A fork is a fork. If Elm development was open to the community and the author could’ve just added Node support to Elm do you think Gren would exist?


Meh, it only happened to fork Elm to bootstrap early development and had no plans to carry on with Elm’s development nor trajectory. People in these comments are already confused.

The only interesting thing about Gren on HN is HN’s interest in Elm drama. I bet nobody here even mentions the language specifics but just meta discussion.


It usually isn't the best way to introduce it, but if you value clear communication it makes sense to say that it is a fork of Elm if someone wonders whether or not it is one. Otherwise you're venturing into territory where the meaning of words is arbitrary and only your favorite words to describe something are valid.


I think not, but only based on chaos theory. The author of Gren wouldn't be nearly as fulfilled though.


I could fork Linux, delete all the code, edit the README.md, and then relace it with say a nodejs CRUD app. This would be a Linux fork.

I mean Git by design, each commit is like a new .zip file. So "is technically a fork" and "is spiritually a fork" can be very different.


That would be throwing out the meaning of the word "fork" similarly but in a different way to denying how Gren started as a fork and thus is still one (though it's not the best way to quickly introduce Gren to its intended audience as a whole). There aren't simple algorithms to determine these things. It's the sort of job an LLM would be good for.


A fork where you diverge from the original is still a fork.

Most long-lived forks that I hear about are things that have developed into their own projects and have no intention of merging back to the original. Contrast with a short-term fork which will only live a few months and then will be hopefully be merged into the original; it will probably be so short-lived that people outside of the project won’t hear about it as a “fork” with its own distinct name.

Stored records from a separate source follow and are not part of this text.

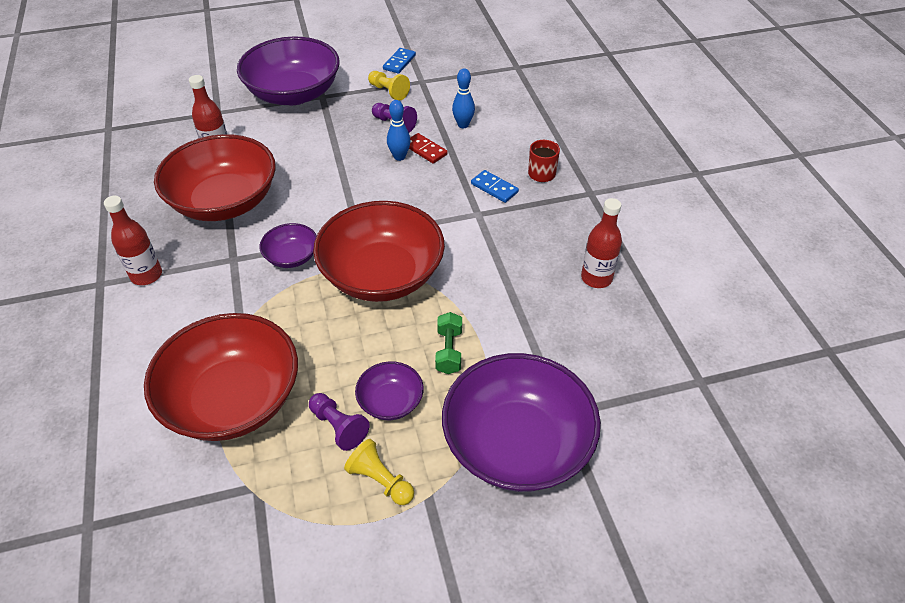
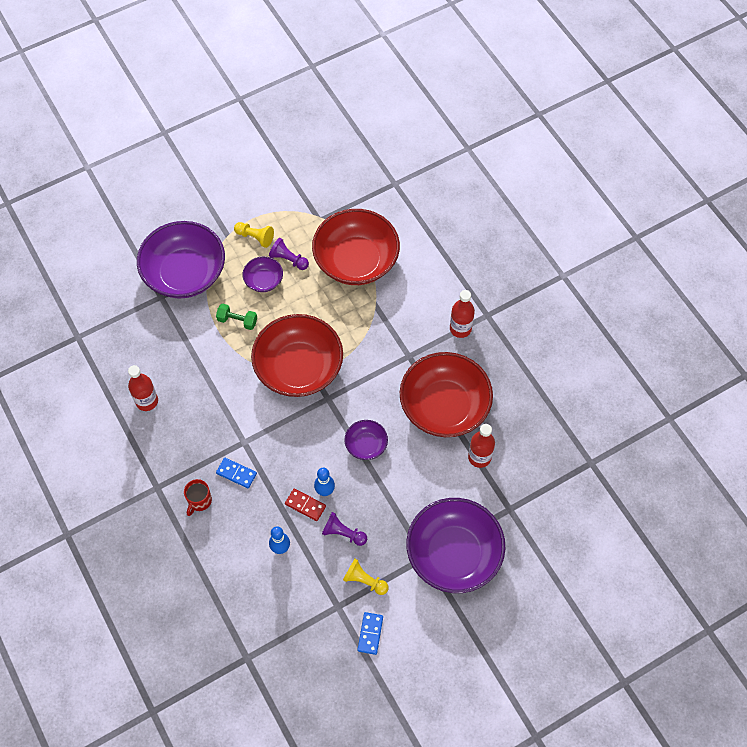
camera: 165 degrees right, 15 degrees up
(292, 257) = (368, 368): purple bowl -> purple bowl (366, 445)
(449, 351) = (237, 321): green dumbbell -> green dumbbell turned 60 degrees counterclockwise

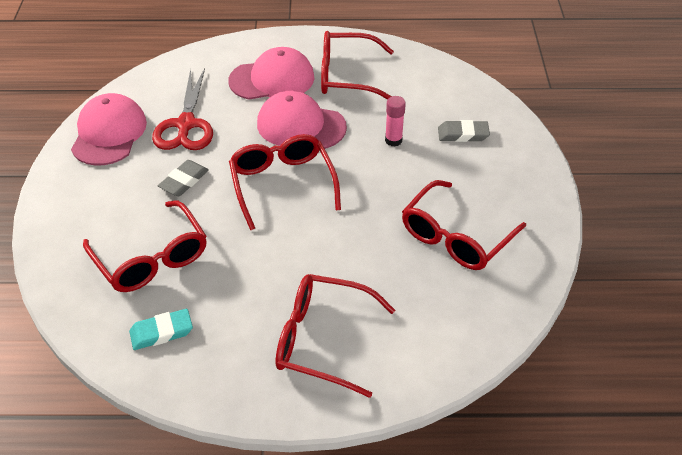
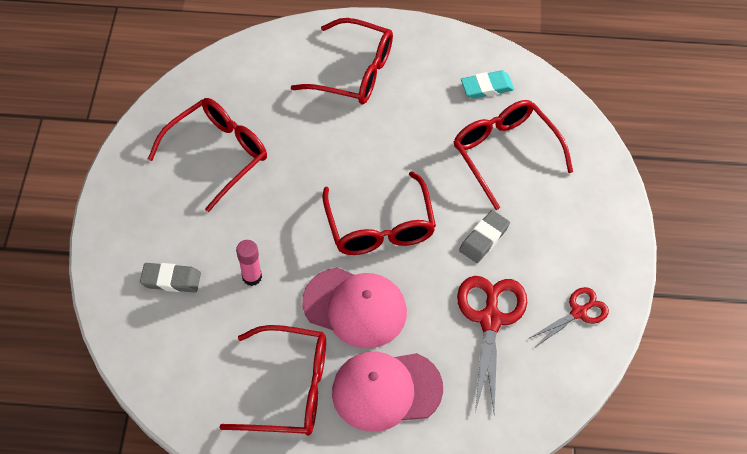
camera: 175 degrees left, 10 degrees up
(109, 133) = (578, 312): pink cap -> red scissors

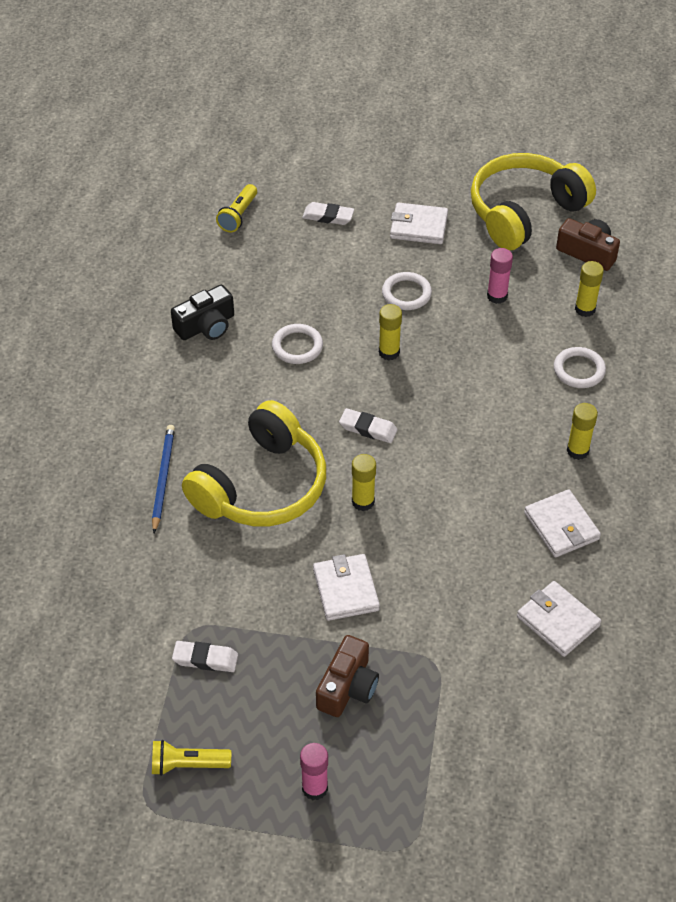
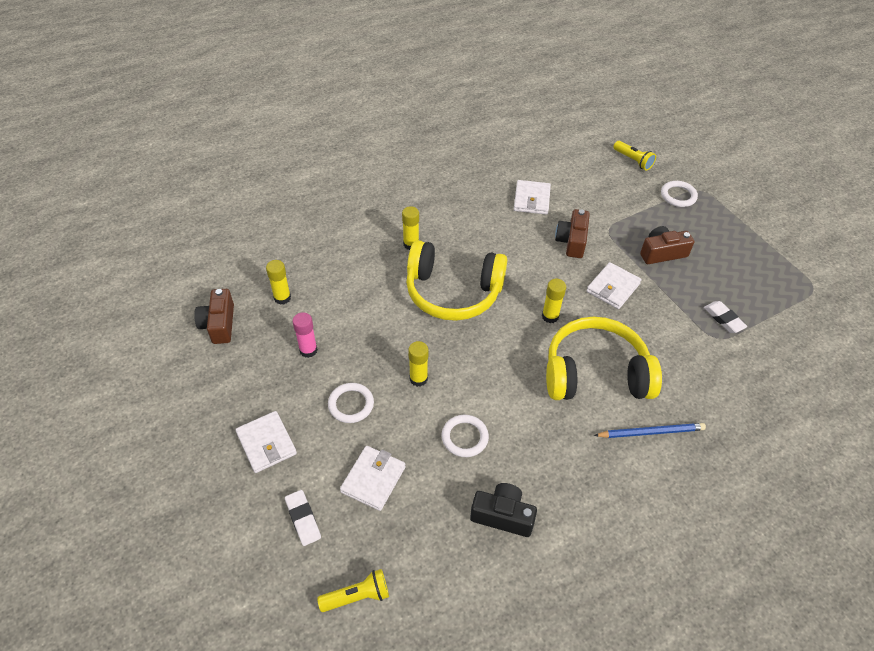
camera: 130 degrees left, 0 degrees up
(163, 478) = (651, 432): blue pencil -> blue pencil turned 150 degrees counterclockwise
(188, 764) = (777, 286): yellow flashlight -> yellow flashlight (633, 160)
(315, 788) = (721, 234): pink glue stick -> none
(368, 428) = (494, 348): white eraser -> none
(450, 607) = (572, 241): none -> brown camera
(524, 212) = (197, 384): yellow headphones -> yellow headphones (453, 292)
(561, 526) = (472, 226): white wallet -> white wallet (373, 479)
(579, 370) = (343, 274): white ring -> white ring (678, 196)

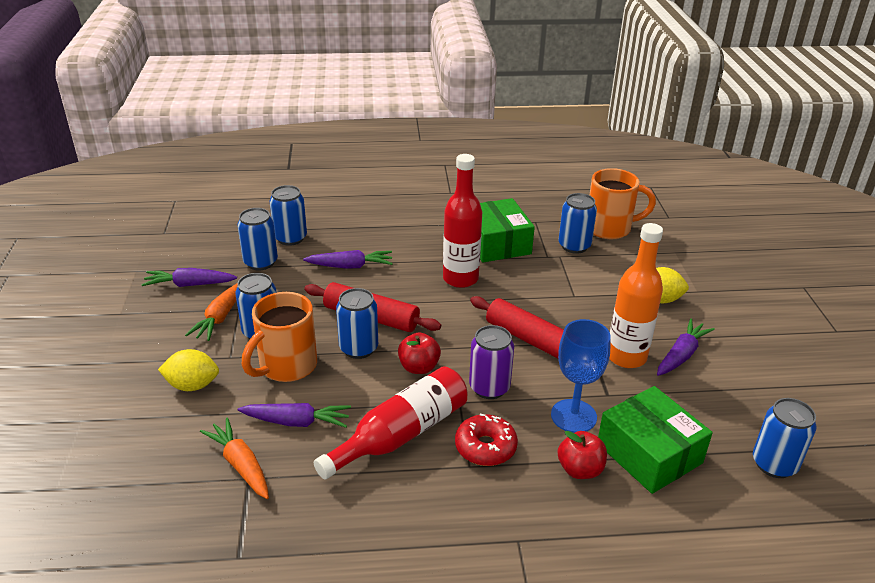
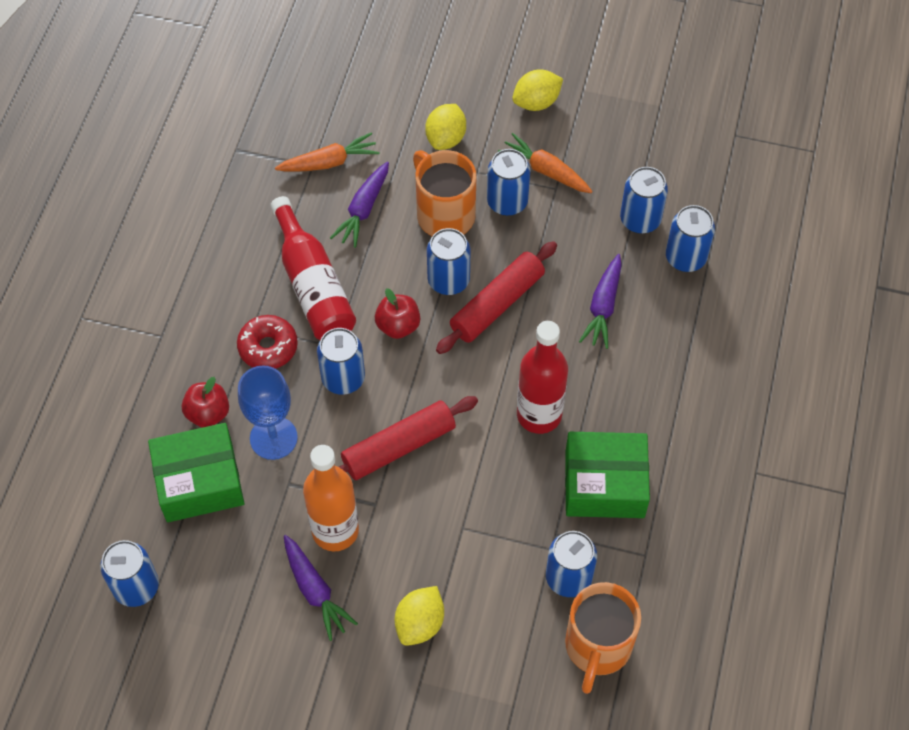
camera: 110 degrees right, 25 degrees up
(138, 337) = (536, 102): none -> yellow lemon
(190, 285) = (615, 150): purple carrot -> none
(489, 387) = (343, 378): purple can -> blue can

A “fork” isn’t only making a GitHub fork so that you can make a PR against the original because you found a typo on the readme.


I think maybe the authors are using a strange definition of "fork": if you fork a project and then take it to a different direction, making incompatible changes from upstream then it's somehow not a fork anymore. I'm not too sure though if that's the thinking. (reading from https://gren-lang.org/book/faq.html)

Seems like a fork to me.

Or maybe the thinking is that they'll rewrite it from scratch at some point which would make it not a fork from code perspective.


I’m not claiming it is not a fork. It is.

That said, people expect certain things when you market something as a fork, so I’m a little careful in making that the first thing someone hears of the language.